MCL 600.2301 and its predecessors set forth a clear policy that our jurisprudence seeks
to resolve disputes on their merits, not on technicalities. It mandates that the courts overlook
technical errors that "do not affect the substantial rights of the parties." Plaintiff actually
submitted affidavits of merit that complied with the statutory requirements in all but one respect.
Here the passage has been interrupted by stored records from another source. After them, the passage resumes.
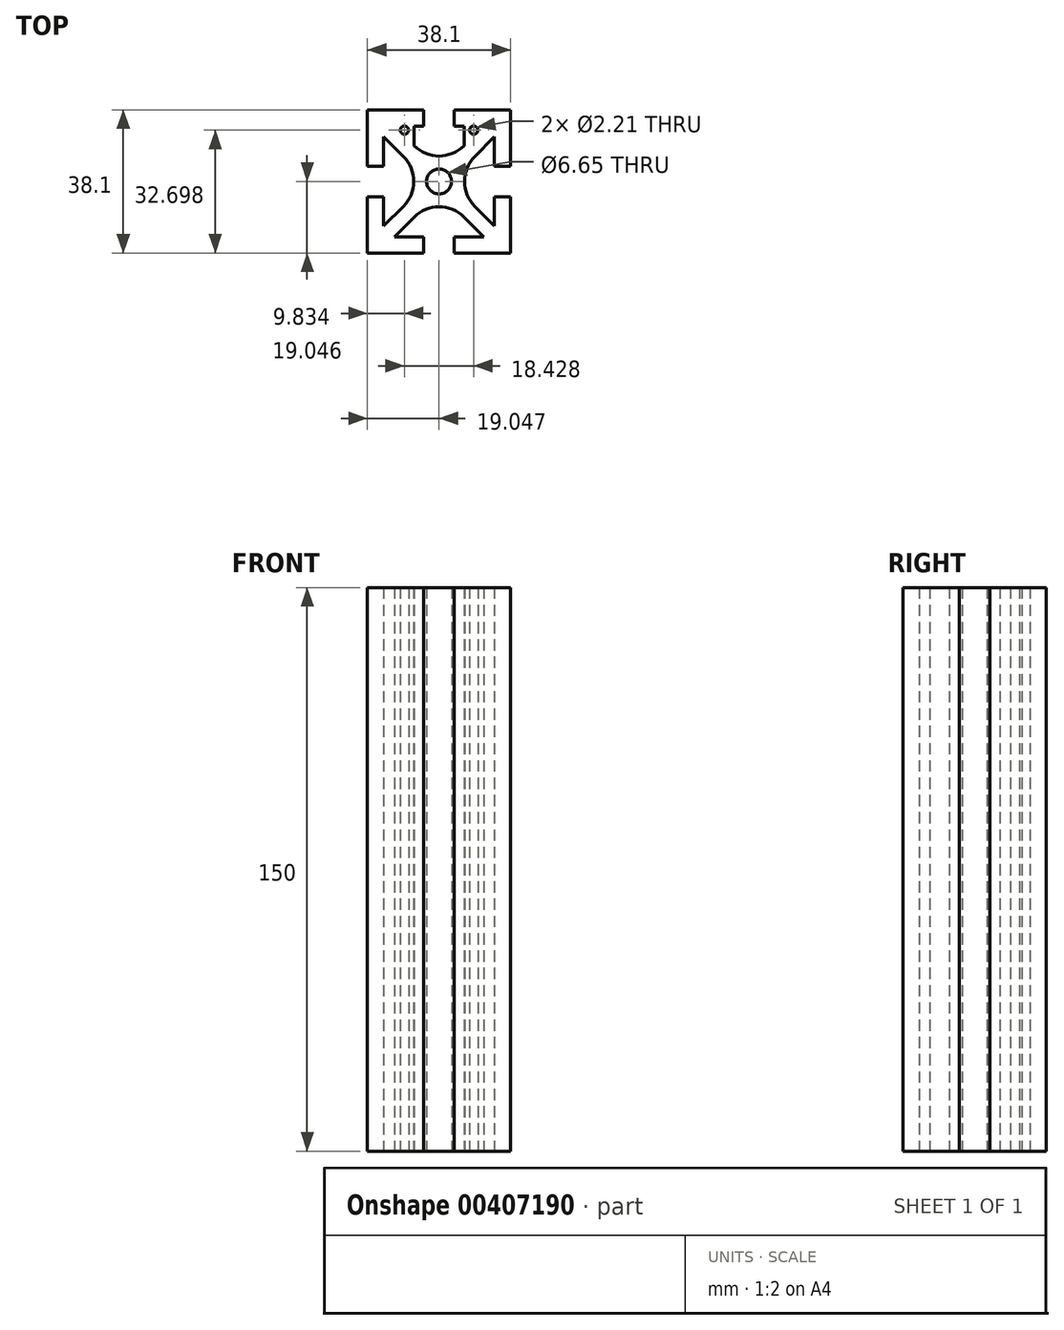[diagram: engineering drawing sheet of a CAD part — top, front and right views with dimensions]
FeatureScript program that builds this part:
annotation { "Feature Type Name" : "Feature", "Feature Type Description" : "" }
export const myFeature = defineFeature(function(context is Context, id is Id, definition is map)
    precondition{}
    {
        {
            var Q0;
            Q0=qCreatedBy(makeId("Top.planeOp"),FACE);
            var sketch = newSketch(context, id + "F0", { "sketchPlane" : qUnion([Q0])});
            skLineSegment(sketch, "E0.1.1", {"start": v(4.4, -19.7) * mm, "end": v(4.4, -15.41) * mm});
            skArc(sketch, "E1", {"start": v(-9.17, -7.28) * mm, "mid": v(-6.43, -0.65) * mm, "end": v(-9.17, 5.97) * mm});
            skLineSegment(sketch, "E2", {"start": v(-6.43, 3.23) * mm, "end": v(4.21, -7.41) * mm, "construction": true});
            skLineSegment(sketch, "E3", {"start": v(-3.74, -19.7) * mm, "end": v(-18.72, -19.7) * mm});
            skLineSegment(sketch, "E4", {"start": v(-11.56, 14.1) * mm, "end": v(-6.3, 8.85) * mm});
            skLineSegment(sketch, "E5", {"start": v(-6.3, 8.85) * mm, "end": v(-6.3, 14.1) * mm});
            skLineSegment(sketch, "E6", {"start": v(-3.74, 14.1) * mm, "end": v(4.4, 14.1) * mm, "construction": true});
            skLineSegment(sketch, "E0.2.0", {"start": v(19.38, -4.72) * mm, "end": v(15.08, -4.72) * mm});
            skLineSegment(sketch, "E7", {"start": v(-9.17, 5.97) * mm, "end": v(-6.43, 3.23) * mm, "construction": true});
            skLineSegment(sketch, "E8", {"start": v(-3.56, 6.1) * mm, "end": v(7.08, -4.54) * mm, "construction": true});
            skLineSegment(sketch, "E9", {"start": v(15.08, 14.1) * mm, "end": v(15.08, 3.41) * mm});
            skLineSegment(sketch, "E10", {"start": v(-14.43, 11.23) * mm, "end": v(-9.17, 5.97) * mm});
            skLineSegment(sketch, "E11", {"start": v(6.96, 8.85) * mm, "end": v(6.96, 14.1) * mm});
            skLineSegment(sketch, "E12", {"start": v(4.4, -15.41) * mm, "end": v(15.08, -15.41) * mm});
            skLineSegment(sketch, "E13", {"start": v(4.4, 14.1) * mm, "end": v(15.08, 14.1) * mm});
            skLineSegment(sketch, "E0.3.0", {"start": v(4.4, 18.4) * mm, "end": v(4.4, 14.1) * mm});
            skLineSegment(sketch, "E14.0", {"start": v(-18.72, -4.72) * mm, "end": v(-14.43, -4.72) * mm});
            skLineSegment(sketch, "E15", {"start": v(-6.3, -10.16) * mm, "end": v(-11.56, -15.41) * mm});
            skLineSegment(sketch, "E16", {"start": v(7.08, 3.23) * mm, "end": v(-3.56, -7.41) * mm, "construction": true});
            skLineSegment(sketch, "E17", {"start": v(-9.17, -7.28) * mm, "end": v(-14.43, -12.54) * mm});
            skLineSegment(sketch, "E18", {"start": v(4.21, 6.1) * mm, "end": v(-6.43, -4.54) * mm, "construction": true});
            skLineSegment(sketch, "E19", {"start": v(15.08, -4.72) * mm, "end": v(15.08, -15.41) * mm});
            skLineSegment(sketch, "E20", {"start": v(12.21, -15.41) * mm, "end": v(16.5, -19.7) * mm, "construction": true});
            skLineSegment(sketch, "E21", {"start": v(-3.74, -15.41) * mm, "end": v(-14.43, -15.41) * mm});
            skLineSegment(sketch, "E22", {"start": v(-18.72, 18.4) * mm, "end": v(-3.74, 18.4) * mm});
            skLineSegment(sketch, "E0.3.1", {"start": v(-3.74, 18.4) * mm, "end": v(-3.74, 14.1) * mm});
            skLineSegment(sketch, "E23.0.MirrorCS", {"start": v(-18.72, 3.41) * mm, "end": v(-14.43, 3.41) * mm});
            skLineSegment(sketch, "E24", {"start": v(9.83, -7.28) * mm, "end": v(15.08, -12.54) * mm});
            skLineSegment(sketch, "E25", {"start": v(7.08, -4.54) * mm, "end": v(9.83, -7.28) * mm, "construction": true});
            skPoint(sketch, "E26", {"position": v(0.33, -0.65) * mm});
            skLineSegment(sketch, "E27", {"start": v(15.08, -12.54) * mm, "end": v(19.38, -16.83) * mm, "construction": true});
            skCircle(sketch, "E28", {"center": v(-8.89, 13) * mm, "radius": 1.1 * mm});
            skLineSegment(sketch, "E29", {"start": v(4.4, 18.4) * mm, "end": v(19.38, 18.4) * mm});
            skLineSegment(sketch, "E30", {"start": v(-14.43, 3.41) * mm, "end": v(-14.43, -4.72) * mm, "construction": true});
            skLineSegment(sketch, "E31", {"start": v(0.33, -0.65) * mm, "end": v(0.33, 18.4) * mm, "construction": true});
            skLineSegment(sketch, "E32", {"start": v(9.83, 5.97) * mm, "end": v(7.08, 3.23) * mm, "construction": true});
            skArc(sketch, "E33", {"start": v(-6.3, 8.85) * mm, "mid": v(0.33, 6.1) * mm, "end": v(6.96, 8.85) * mm});
            skLineSegment(sketch, "E34", {"start": v(4.21, -7.41) * mm, "end": v(6.96, -10.16) * mm, "construction": true});
            skLineSegment(sketch, "E35.top", {"start": v(-14.43, -15.41) * mm, "end": v(15.08, -15.41) * mm, "construction": true});
            skLineSegment(sketch, "E35.left", {"start": v(-14.43, 14.1) * mm, "end": v(-14.43, 3.41) * mm});
            skLineSegment(sketch, "E35.right", {"start": v(15.08, 14.1) * mm, "end": v(15.08, -15.41) * mm, "construction": true});
            skCircle(sketch, "E36", {"center": v(0.33, -0.65) * mm, "radius": 3.33 * mm});
            skLineSegment(sketch, "E37.bottom", {"start": v(-6.43, 6.1) * mm, "end": v(7.08, 6.1) * mm, "construction": true});
            skLineSegment(sketch, "E37.top", {"start": v(-6.43, -7.41) * mm, "end": v(7.08, -7.41) * mm, "construction": true});
            skLineSegment(sketch, "E37.left", {"start": v(-6.43, 6.1) * mm, "end": v(-6.43, -7.41) * mm, "construction": true});
            skLineSegment(sketch, "E37.right", {"start": v(7.08, 6.1) * mm, "end": v(7.08, -7.41) * mm, "construction": true});
            skLineSegment(sketch, "E38.bottom", {"start": v(-18.72, 18.4) * mm, "end": v(19.38, 18.4) * mm, "construction": true});
            skLineSegment(sketch, "E38.top", {"start": v(-18.72, -19.7) * mm, "end": v(19.38, -19.7) * mm, "construction": true});
            skLineSegment(sketch, "E38.left", {"start": v(-18.72, 18.4) * mm, "end": v(-18.72, 3.41) * mm});
            skLineSegment(sketch, "E38.right", {"start": v(19.38, 18.4) * mm, "end": v(19.38, -19.7) * mm, "construction": true});
            skLineSegment(sketch, "E39", {"start": v(-18.72, 18.4) * mm, "end": v(19.38, -19.7) * mm, "construction": true});
            skLineSegment(sketch, "E35.bottom", {"start": v(-14.43, 14.1) * mm, "end": v(-3.74, 14.1) * mm});
            skLineSegment(sketch, "E40", {"start": v(0.33, -0.65) * mm, "end": v(19.38, -0.65) * mm, "construction": true});
            skLineSegment(sketch, "E41", {"start": v(-6.3, 8.85) * mm, "end": v(-3.56, 6.1) * mm, "construction": true});
            skLineSegment(sketch, "E42", {"start": v(7.08, 6.1) * mm, "end": v(-6.43, -7.41) * mm, "construction": true});
            skLineSegment(sketch, "E43", {"start": v(19.38, 18.4) * mm, "end": v(19.38, 3.41) * mm});
            skLineSegment(sketch, "E44", {"start": v(-18.72, 18.4) * mm, "end": v(-6.43, 6.1) * mm, "construction": true});
            skCircle(sketch, "E45", {"center": v(9.54, 13) * mm, "radius": 1.1 * mm});
            skLineSegment(sketch, "E46", {"start": v(-14.43, -4.72) * mm, "end": v(-14.43, -15.41) * mm});
            skArc(sketch, "E47", {"start": v(6.96, -10.16) * mm, "mid": v(0.33, -7.41) * mm, "end": v(-6.3, -10.16) * mm});
            skLineSegment(sketch, "E48", {"start": v(-3.56, -7.41) * mm, "end": v(-6.3, -10.16) * mm, "construction": true});
            skLineSegment(sketch, "E49", {"start": v(0.33, -0.65) * mm, "end": v(0.33, -19.7) * mm, "construction": true});
            skLineSegment(sketch, "E50.0", {"start": v(12.21, 14.1) * mm, "end": v(6.96, 8.85) * mm});
            skLineSegment(sketch, "E51", {"start": v(19.38, -4.72) * mm, "end": v(19.38, -19.7) * mm});
            skLineSegment(sketch, "E52.0", {"start": v(-18.72, 15.52) * mm, "end": v(-14.43, 11.23) * mm, "construction": true});
            skLineSegment(sketch, "E53", {"start": v(-18.72, -4.72) * mm, "end": v(-18.72, -19.7) * mm});
            skLineSegment(sketch, "E54", {"start": v(6.96, -10.16) * mm, "end": v(12.21, -15.41) * mm});
            skLineSegment(sketch, "E55", {"start": v(-6.43, -4.54) * mm, "end": v(-9.17, -7.28) * mm, "construction": true});
            skLineSegment(sketch, "E56", {"start": v(6.96, -10.16) * mm, "end": v(6.96, -10.16) * mm});
            skLineSegment(sketch, "E0.1.0", {"start": v(-3.74, -19.7) * mm, "end": v(-3.74, -15.41) * mm});
            skArc(sketch, "E57", {"start": v(9.83, 5.97) * mm, "mid": v(7.08, -0.65) * mm, "end": v(9.83, -7.28) * mm});
            skLineSegment(sketch, "E58.0.MirrorCS", {"start": v(15.08, 11.23) * mm, "end": v(9.83, 5.97) * mm});
            skLineSegment(sketch, "E59", {"start": v(4.4, -19.7) * mm, "end": v(19.38, -19.7) * mm});
            skLineSegment(sketch, "E60.0.MirrorCS", {"start": v(-15.85, 18.4) * mm, "end": v(-11.56, 14.1) * mm, "construction": true});
            skLineSegment(sketch, "E61", {"start": v(-18.72, 3.41) * mm, "end": v(-18.72, -4.72) * mm, "construction": true});
            skLineSegment(sketch, "E62", {"start": v(0.33, -0.65) * mm, "end": v(-18.72, -0.65) * mm, "construction": true});
            skLineSegment(sketch, "E63", {"start": v(-6.43, 3.23) * mm, "end": v(-6.43, -4.54) * mm, "construction": true});
            skLineSegment(sketch, "E64", {"start": v(-18.72, -0.65) * mm, "end": v(-14.43, -0.65) * mm, "construction": true});
            skLineSegment(sketch, "E65", {"start": v(-3.56, -7.41) * mm, "end": v(4.21, -7.41) * mm, "construction": true});
            skLineSegment(sketch, "E66", {"start": v(7.08, -4.54) * mm, "end": v(7.08, 3.23) * mm, "construction": true});
            skLineSegment(sketch, "E0.2.1", {"start": v(19.38, 3.41) * mm, "end": v(15.08, 3.41) * mm});
            skLineSegment(sketch, "E67", {"start": v(4.21, 6.1) * mm, "end": v(-3.56, 6.1) * mm, "construction": true});
            skLineSegment(sketch, "E68", {"start": v(-6.43, 6.1) * mm, "end": v(7.08, -7.41) * mm, "construction": true});
            skLineSegment(sketch, "E69", {"start": v(6.96, 8.85) * mm, "end": v(4.21, 6.1) * mm, "construction": true});
            skLineSegment(sketch, "E70", {"start": v(-8.89, 13) * mm, "end": v(-10, 13) * mm, "construction": true});
            skLineSegment(sketch, "E71", {"start": v(9.54, 13) * mm, "end": v(10.65, 13) * mm, "construction": true});
            skSolve(sketch);
        }
        {
            var Q0;
            Q0=makeQuery(id+"F0.imprint","IMPRINT",FACE,{"disambiguationData":[TD([[makeQuery(id+"F0.imprint","IMPRINT",EDGE,{"derivedFrom":sQuery(id+"F0.wireOp",EDGE,"E3")}),-1.0]])]});
            var Q1;
            Q1=makeQuery(id+"F0.imprint","IMPRINT",FACE,{"disambiguationData":[TD([[makeQuery(id+"F0.imprint","IMPRINT",EDGE,{"derivedFrom":sQuery(id+"F0.wireOp",EDGE,"E1")}),-1.0]])]});
            var Q2;
            {var subQ4=sQuery(id+"F0.wireOp",EDGE,"E0.1.1");Q2=makeQuery(id+"F0.imprint","IMPRINT",FACE,{"disambiguationData":[TD([[makeQuery(id+"F0.imprint","IMPRINT",EDGE,{"derivedFrom":subQ4}),-1.0]])]});}
            var Q3;
            {var subQ7=sQuery(id+"F0.wireOp",EDGE,"E0.3.0");Q3=makeQuery(id+"F0.imprint","IMPRINT",FACE,{"disambiguationData":[TD([[makeQuery(id+"F0.imprint","IMPRINT",EDGE,{"derivedFrom":subQ7}),1.0]])]});}
            var Q4;
            Q4=makeQuery(id+"F0.imprint","IMPRINT",FACE,{"disambiguationData":[TD([[makeQuery(id+"F0.imprint","IMPRINT",EDGE,{"derivedFrom":sQuery(id+"F0.wireOp",EDGE,"E22")}),-1.0]])]});
            var Q5;
            {var subQ0=sQuery(id+"F0.wireOp",EDGE,"E11");Q5=makeQuery(id+"F0.imprint","IMPRINT",FACE,{"disambiguationData":[TD([[makeQuery(id+"F0.imprint","IMPRINT",EDGE,{"derivedFrom":subQ0}),-1.0]])]});}
            var Q6;
            {var subQ0=sQuery(id+"F0.wireOp",EDGE,"E5");Q6=makeQuery(id+"F0.imprint","IMPRINT",FACE,{"disambiguationData":[TD([[makeQuery(id+"F0.imprint","IMPRINT",EDGE,{"derivedFrom":subQ0}),1.0]])]});}
            var Q7;
            {var subQ0=sQuery(id+"F0.wireOp",EDGE,"E50.0");var subQ1=sQuery(id+"F0.wireOp",EDGE,"E13");var subQ2=makeQuery(id+"F0.imprint","INTERSECT",VERTEX,{"derivedFrom":[subQ1,subQ0]});Q7=makeQuery(id+"F0.imprint","IMPRINT",FACE,{"disambiguationData":[TD([[makeQuery(id+"F0.imprint","IMPRINT",EDGE,{"disambiguationData":[TD([[subQ2,1.0]])],"derivedFrom":subQ1}),-1.0]])]});}
            var Q8;
            {var subQ0=sQuery(id+"F0.wireOp",EDGE,"E35.bottom");var subQ1=sQuery(id+"F0.wireOp",EDGE,"E4");var subQ2=makeQuery(id+"F0.imprint","INTERSECT",VERTEX,{"derivedFrom":[subQ1,subQ0]});Q8=makeQuery(id+"F0.imprint","IMPRINT",FACE,{"disambiguationData":[TD([[makeQuery(id+"F0.imprint","IMPRINT",EDGE,{"disambiguationData":[TD([[subQ2,-1.0]])],"derivedFrom":subQ1}),1.0]])]});}
            extrude(context, id + "F1", {"entities" : qUnion([Q0, Q1, Q2, Q3, Q4, Q5, Q6, Q7, Q8]), "depth" : 150 * mm});
        }
    });
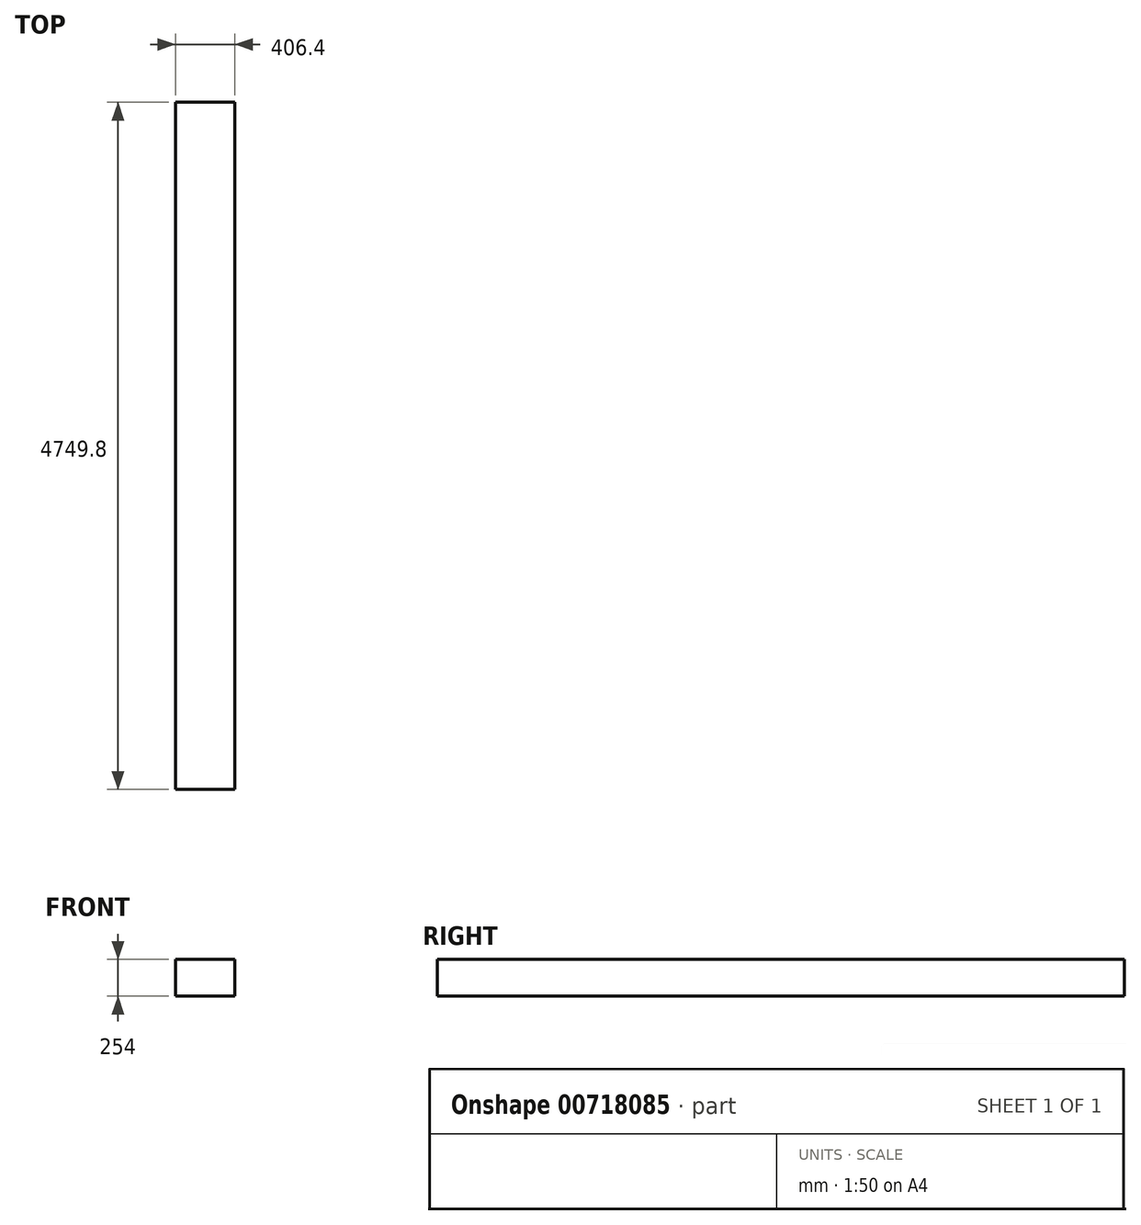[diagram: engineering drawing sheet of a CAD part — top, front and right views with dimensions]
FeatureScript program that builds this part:
annotation { "Feature Type Name" : "Feature", "Feature Type Description" : "" }
export const myFeature = defineFeature(function(context is Context, id is Id, definition is map)
    precondition{}
    {
        {
            var Q0;
            Q0=qCreatedBy(makeId("Front.planeOp"),FACE);
            var sketch = newSketch(context, id + "F0", { "sketchPlane" : qUnion([Q0])});
            skLineSegment(sketch, "E0.bottom", {"start": v(203.2, -127) * mm, "end": v(-203.2, -127) * mm});
            skLineSegment(sketch, "E0.top", {"start": v(203.2, 127) * mm, "end": v(-203.2, 127) * mm});
            skLineSegment(sketch, "E0.left", {"start": v(203.2, -127) * mm, "end": v(203.2, 127) * mm});
            skLineSegment(sketch, "E0.right", {"start": v(-203.2, -127) * mm, "end": v(-203.2, 127) * mm});
            skPoint(sketch, "E0.middle", {"position": v(0, 0) * mm});
            skSolve(sketch);
        }
        {
            var Q0;
            Q0=qSketchRegion(id+"F0",true);
            extrude(context, id + "F1", {"entities" : qUnion([Q0]), "depth" : 4749.8 * mm, "offsetDistance" : 25.4 * mm});
        }
    });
There would be no surprise or other substantive prejudice to defendants for that technical defect
to be retroactively corrected. Therefore, plaintiff should be afforded the opportunity to amend
his affidavits of merit to comply with the statute.
I recognize the majority's argument that doing so would eviscerate the Legislature's
remedy under MCL 600.2912d(2). See Mouradian v Goldberg, 256 Mich App 566, 575; 664
NW2d 805 (2003). However, I am not convinced by it. Again, the situation before us is
different. This is not a case where plaintiff simply filed a bare complaint without an affidavit
and now seeks to go back in time to insert one into the lower court record. This is a case where
plaintiff did file an affidavit, albeit a defective one, and moreover had previously filed notices of
intent that adequately set forth the missing information. An affidavit actually existed in the
record, as did the information the affidavit should have contained.
Where correcting a technical defect would not inflict unfair prejudice on the other party, I
would adhere to our legal system's longstanding and honorable goal of resolving disputes on
their merits.
/s/ Alton T. Davis
2
I recognize, as does the majority, that defendants have raised a challenge to the sufficiency of
the notices of intent. However, that challenge is limited to other grounds.